The seamless hull and smooth lines of the ship stand as testimony to the high production standards of Cochin Shipyard Limited (CSL). CSL, a mini Ratna PSU, has earned a reputation for quality construction and timely delivery. Till now, CSL had the distinction of building the largest ship in India i.e., 93,500 tonne Aframax tankers. However, this complex integrated construction project enabled by a Rs 200 Crores infrastructure augmentation plan involving large cranes, workshops and heavy duty machinery has seen the shipyard maturing into a competent warship builder.
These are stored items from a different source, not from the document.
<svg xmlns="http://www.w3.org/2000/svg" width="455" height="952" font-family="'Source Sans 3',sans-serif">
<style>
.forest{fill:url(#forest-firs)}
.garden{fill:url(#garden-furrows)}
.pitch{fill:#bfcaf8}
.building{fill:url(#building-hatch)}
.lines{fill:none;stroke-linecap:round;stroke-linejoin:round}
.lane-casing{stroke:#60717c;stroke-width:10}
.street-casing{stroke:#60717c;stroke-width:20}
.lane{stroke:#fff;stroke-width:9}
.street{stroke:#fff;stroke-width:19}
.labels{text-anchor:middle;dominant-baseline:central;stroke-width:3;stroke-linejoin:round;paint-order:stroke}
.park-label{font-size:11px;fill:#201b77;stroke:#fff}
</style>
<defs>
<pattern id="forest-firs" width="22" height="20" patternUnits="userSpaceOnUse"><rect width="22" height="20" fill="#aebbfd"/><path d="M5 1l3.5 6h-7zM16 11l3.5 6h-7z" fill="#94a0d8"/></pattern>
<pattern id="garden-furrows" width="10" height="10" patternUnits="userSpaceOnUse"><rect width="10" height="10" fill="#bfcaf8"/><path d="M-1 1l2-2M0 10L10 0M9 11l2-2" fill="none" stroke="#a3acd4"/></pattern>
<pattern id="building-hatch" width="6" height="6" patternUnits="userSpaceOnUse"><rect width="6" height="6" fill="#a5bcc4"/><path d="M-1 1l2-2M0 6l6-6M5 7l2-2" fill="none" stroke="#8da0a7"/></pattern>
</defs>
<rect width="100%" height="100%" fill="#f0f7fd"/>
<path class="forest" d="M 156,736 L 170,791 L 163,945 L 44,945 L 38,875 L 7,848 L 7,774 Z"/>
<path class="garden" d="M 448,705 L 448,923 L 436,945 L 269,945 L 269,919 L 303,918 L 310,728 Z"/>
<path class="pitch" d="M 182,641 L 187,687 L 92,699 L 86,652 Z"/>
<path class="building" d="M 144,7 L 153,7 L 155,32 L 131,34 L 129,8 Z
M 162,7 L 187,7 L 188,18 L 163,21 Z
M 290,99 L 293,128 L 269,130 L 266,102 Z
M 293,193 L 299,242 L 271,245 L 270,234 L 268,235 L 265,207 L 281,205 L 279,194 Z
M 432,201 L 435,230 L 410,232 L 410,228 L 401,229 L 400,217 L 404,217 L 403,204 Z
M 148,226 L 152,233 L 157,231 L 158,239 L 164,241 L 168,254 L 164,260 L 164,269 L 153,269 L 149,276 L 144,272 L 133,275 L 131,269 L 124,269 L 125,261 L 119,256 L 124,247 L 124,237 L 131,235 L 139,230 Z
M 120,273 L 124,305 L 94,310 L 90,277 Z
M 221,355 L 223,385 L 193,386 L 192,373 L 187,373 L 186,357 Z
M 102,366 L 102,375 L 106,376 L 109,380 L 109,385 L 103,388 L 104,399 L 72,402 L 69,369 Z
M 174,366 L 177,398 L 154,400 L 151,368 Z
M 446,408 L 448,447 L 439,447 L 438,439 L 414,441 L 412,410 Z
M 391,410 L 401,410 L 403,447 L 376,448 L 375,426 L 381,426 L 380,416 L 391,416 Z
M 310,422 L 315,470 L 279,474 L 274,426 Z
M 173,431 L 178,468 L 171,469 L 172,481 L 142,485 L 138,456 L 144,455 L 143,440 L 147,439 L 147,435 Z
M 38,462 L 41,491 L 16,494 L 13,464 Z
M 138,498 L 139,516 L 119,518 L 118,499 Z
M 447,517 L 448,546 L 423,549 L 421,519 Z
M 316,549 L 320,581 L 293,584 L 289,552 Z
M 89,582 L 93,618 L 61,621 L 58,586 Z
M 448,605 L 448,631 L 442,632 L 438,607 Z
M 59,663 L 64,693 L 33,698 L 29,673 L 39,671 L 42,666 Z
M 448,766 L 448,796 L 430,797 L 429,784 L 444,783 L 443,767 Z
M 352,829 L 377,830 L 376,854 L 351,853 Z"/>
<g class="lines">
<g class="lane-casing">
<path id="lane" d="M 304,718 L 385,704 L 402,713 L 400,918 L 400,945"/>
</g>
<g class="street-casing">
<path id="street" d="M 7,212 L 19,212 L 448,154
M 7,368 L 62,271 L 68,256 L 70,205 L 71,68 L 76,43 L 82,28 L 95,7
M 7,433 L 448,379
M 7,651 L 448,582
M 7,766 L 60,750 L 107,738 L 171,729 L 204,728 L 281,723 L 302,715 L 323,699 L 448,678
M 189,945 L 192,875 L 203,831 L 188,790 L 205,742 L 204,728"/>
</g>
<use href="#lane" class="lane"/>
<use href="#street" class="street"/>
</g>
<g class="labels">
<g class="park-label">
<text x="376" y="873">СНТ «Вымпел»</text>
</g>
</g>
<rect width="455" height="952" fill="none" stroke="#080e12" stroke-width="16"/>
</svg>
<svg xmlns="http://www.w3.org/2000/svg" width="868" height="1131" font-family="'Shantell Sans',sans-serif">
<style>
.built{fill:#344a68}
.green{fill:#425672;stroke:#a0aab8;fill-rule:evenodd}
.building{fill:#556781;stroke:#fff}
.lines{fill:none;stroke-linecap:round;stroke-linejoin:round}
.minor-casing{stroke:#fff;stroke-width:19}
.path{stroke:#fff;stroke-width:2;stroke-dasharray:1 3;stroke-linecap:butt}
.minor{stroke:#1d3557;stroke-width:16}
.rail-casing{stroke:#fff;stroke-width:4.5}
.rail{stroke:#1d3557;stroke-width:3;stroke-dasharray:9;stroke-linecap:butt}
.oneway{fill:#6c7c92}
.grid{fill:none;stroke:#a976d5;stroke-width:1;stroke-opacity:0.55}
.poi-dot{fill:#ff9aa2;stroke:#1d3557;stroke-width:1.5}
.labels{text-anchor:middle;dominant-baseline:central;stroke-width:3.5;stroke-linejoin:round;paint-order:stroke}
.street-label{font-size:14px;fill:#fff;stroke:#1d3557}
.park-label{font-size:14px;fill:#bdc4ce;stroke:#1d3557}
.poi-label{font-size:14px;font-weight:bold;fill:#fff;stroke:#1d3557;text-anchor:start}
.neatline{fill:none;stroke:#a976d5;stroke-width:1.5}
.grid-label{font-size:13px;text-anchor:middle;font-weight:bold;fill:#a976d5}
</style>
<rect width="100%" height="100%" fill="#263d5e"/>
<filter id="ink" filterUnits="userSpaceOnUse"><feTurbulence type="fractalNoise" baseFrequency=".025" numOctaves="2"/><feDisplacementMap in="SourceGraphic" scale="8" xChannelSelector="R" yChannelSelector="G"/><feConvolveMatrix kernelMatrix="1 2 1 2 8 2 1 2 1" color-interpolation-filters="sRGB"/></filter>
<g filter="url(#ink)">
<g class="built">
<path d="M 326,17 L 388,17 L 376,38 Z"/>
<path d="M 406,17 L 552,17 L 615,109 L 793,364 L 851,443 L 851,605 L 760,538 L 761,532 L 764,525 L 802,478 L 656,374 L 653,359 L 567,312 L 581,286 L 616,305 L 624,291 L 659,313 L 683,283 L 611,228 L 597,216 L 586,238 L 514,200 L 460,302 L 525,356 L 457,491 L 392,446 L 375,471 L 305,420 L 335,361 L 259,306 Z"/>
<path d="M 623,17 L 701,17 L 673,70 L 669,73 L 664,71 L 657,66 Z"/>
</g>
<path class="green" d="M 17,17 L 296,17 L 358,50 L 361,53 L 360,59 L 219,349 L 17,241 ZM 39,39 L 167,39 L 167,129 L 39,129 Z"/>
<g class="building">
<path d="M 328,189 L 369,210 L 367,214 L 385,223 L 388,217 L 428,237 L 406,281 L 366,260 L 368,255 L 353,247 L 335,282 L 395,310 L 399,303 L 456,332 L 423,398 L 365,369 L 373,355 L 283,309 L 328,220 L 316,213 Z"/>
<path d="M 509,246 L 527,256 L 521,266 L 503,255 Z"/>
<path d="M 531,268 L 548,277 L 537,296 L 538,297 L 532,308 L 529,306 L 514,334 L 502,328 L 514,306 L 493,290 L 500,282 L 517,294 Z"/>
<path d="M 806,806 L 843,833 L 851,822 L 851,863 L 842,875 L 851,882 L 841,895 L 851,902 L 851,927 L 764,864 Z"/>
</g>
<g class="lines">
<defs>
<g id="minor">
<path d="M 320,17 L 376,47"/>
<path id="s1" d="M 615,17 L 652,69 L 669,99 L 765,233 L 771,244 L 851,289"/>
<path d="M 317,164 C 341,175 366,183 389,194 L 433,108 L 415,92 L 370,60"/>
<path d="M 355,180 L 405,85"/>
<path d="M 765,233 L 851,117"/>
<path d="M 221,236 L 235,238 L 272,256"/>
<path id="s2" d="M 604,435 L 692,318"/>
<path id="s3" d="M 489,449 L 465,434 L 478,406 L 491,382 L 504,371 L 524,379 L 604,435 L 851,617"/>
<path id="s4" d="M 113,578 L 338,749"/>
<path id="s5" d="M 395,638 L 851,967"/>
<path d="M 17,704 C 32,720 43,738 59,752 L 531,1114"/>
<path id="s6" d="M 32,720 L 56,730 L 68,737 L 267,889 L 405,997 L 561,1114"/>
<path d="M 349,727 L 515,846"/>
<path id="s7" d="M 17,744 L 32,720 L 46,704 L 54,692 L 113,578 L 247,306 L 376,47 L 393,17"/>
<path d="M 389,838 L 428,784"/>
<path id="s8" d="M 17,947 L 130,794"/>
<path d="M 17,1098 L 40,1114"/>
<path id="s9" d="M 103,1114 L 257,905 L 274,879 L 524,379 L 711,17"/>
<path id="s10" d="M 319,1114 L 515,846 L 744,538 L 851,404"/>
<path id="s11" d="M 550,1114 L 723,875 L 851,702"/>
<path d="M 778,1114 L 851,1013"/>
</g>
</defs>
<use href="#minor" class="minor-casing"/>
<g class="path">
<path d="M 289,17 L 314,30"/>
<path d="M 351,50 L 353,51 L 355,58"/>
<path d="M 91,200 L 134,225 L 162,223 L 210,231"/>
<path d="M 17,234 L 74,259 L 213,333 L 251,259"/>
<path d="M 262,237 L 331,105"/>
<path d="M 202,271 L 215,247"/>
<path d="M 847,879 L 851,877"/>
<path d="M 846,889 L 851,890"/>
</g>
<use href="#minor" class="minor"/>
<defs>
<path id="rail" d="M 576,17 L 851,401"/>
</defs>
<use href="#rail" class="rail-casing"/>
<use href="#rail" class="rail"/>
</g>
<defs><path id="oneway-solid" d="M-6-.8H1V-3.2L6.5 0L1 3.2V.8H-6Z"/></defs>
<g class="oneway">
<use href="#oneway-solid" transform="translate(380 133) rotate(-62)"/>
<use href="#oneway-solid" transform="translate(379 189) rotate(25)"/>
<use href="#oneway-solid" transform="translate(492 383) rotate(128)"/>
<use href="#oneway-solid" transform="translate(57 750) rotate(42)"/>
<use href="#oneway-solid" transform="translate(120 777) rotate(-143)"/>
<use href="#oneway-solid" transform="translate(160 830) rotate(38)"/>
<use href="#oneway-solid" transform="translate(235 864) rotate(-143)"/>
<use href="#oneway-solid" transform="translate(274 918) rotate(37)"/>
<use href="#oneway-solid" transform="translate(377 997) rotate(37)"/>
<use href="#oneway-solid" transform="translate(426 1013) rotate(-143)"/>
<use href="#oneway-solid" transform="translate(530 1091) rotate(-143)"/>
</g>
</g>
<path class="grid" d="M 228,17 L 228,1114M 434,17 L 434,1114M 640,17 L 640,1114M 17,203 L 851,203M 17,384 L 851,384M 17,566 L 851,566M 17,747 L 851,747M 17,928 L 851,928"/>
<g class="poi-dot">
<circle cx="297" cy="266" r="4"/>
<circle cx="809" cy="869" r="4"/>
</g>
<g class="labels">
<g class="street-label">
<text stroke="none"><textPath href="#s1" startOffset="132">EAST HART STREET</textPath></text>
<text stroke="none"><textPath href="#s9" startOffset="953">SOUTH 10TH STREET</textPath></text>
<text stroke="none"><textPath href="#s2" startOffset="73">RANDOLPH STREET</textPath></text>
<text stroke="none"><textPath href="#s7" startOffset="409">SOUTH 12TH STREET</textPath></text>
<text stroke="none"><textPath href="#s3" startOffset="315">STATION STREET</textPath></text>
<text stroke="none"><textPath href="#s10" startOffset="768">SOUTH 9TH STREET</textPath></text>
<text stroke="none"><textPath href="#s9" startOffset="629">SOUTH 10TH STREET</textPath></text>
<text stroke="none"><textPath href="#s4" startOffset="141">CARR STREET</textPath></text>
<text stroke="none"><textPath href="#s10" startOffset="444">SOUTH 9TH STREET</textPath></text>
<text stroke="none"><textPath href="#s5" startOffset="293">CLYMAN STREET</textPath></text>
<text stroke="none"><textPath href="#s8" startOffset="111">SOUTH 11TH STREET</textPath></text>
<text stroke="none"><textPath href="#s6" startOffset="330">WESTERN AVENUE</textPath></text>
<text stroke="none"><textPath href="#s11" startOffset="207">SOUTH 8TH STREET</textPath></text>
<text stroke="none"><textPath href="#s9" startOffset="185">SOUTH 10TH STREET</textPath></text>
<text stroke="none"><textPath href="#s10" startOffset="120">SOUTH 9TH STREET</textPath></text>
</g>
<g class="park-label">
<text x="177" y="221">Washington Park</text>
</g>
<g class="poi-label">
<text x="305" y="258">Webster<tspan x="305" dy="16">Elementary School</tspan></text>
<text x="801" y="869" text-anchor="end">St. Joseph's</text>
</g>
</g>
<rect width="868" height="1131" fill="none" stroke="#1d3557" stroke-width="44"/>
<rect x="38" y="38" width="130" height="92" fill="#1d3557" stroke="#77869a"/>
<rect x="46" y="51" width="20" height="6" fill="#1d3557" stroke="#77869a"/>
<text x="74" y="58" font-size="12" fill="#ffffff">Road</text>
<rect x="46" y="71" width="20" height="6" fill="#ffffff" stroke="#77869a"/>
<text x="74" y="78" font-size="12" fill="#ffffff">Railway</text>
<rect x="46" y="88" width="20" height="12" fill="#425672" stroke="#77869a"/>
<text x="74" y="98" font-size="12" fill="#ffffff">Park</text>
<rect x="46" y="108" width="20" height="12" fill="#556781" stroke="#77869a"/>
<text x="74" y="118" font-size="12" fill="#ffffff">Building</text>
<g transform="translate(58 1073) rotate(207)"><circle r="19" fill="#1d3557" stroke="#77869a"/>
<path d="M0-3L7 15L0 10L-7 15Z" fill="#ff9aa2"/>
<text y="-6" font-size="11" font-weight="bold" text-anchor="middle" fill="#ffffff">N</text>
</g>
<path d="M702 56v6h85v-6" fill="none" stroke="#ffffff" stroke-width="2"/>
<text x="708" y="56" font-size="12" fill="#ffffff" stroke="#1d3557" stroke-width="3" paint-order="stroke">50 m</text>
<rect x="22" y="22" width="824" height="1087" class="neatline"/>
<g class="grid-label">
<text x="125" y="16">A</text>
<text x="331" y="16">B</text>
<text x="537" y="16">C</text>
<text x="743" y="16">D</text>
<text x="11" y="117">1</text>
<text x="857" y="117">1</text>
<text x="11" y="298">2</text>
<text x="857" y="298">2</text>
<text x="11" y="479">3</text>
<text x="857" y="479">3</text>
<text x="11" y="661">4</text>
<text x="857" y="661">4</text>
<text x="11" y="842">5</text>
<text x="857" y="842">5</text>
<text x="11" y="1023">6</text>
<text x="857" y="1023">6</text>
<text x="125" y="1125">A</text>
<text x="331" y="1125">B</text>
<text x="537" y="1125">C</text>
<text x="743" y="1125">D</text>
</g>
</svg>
Vikrant will now enter the second phase of construction which will see the outfitting of the ship, fitment of various weapons and sensors, integration of the gigantic propulsion system and integration of the aircraft complex (with the assistance of M/s NDB of Russia). The ship will then undergo extensive trials before she is handed over to the Indian Navy by around 2016-17.

About INS Vikrant .

It may be recalled that at the time of attaining our Independence, our visionary leaders saw the centrality of a powerful Navy and set us on the right course by envisaging an aircraft carrier centred Indian Navy. INS Vikrant, India’s first aircraft carrier was acquired from Great Britain and commissioned on 04 Mar 1961. In its 36 years of glorious service INS Vikrant was at the centre of action in the 1971 operations for liberation of Bangladesh. Having seen many years of service as a CATOBAR (Catapult Assisted Take Off but Arrested Recovery) carrier working an angled deck and operating Sea Hawks, Alizes and Seakings, INS Vikrant was TRANSFORMED into a STOVL carrier to operate Sea Harrier jump jets. INS Vikrant was decommissioned on 31 Jan 1997, after 36 years of glorious service under the Indian ensign. With the launch of IAC, ‘Vikrant’ the Indian Navy is well on its way to demonstrate its comfort with the practiced art of trapped landings and angled deck operations.